Most parents understand the greater chance of a teen or young adult being the negligent driver in a given car accident. The NHTSA data quantifies this tendency. Speeding was a factor in 30 percent of the fatal wrecks in 2012. Male drivers under the age of 24 were significantly more likely than average to be speeding before a fatal accident. By contrast, females were less likely to be speeding than the average. Rates for females consistently fell across age groups, and for males only began falling after age 24.

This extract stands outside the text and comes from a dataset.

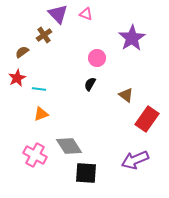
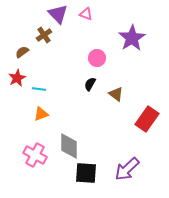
brown triangle: moved 10 px left, 1 px up
gray diamond: rotated 32 degrees clockwise
purple arrow: moved 8 px left, 9 px down; rotated 20 degrees counterclockwise
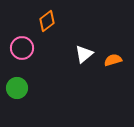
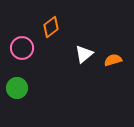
orange diamond: moved 4 px right, 6 px down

Speeding and intoxication were closely related in the data. Time of day also proved intuitively predictive. The worst time to be on the road in terms of having a fatal accident with a speeding intoxicated driver was between midnight and 3 a.m.
Even the safest motorist can run the risk of being in an accident caused by a negligent driver. A car accident can result in any combination of serious injuries and medical expenses, loss of wages and other consequences requiring compensation beyond what an insurance company will initially offer. Many injured victims turn to a personal injury attorney to seek damages through the filing of a civil lawsuit against the responsible driver.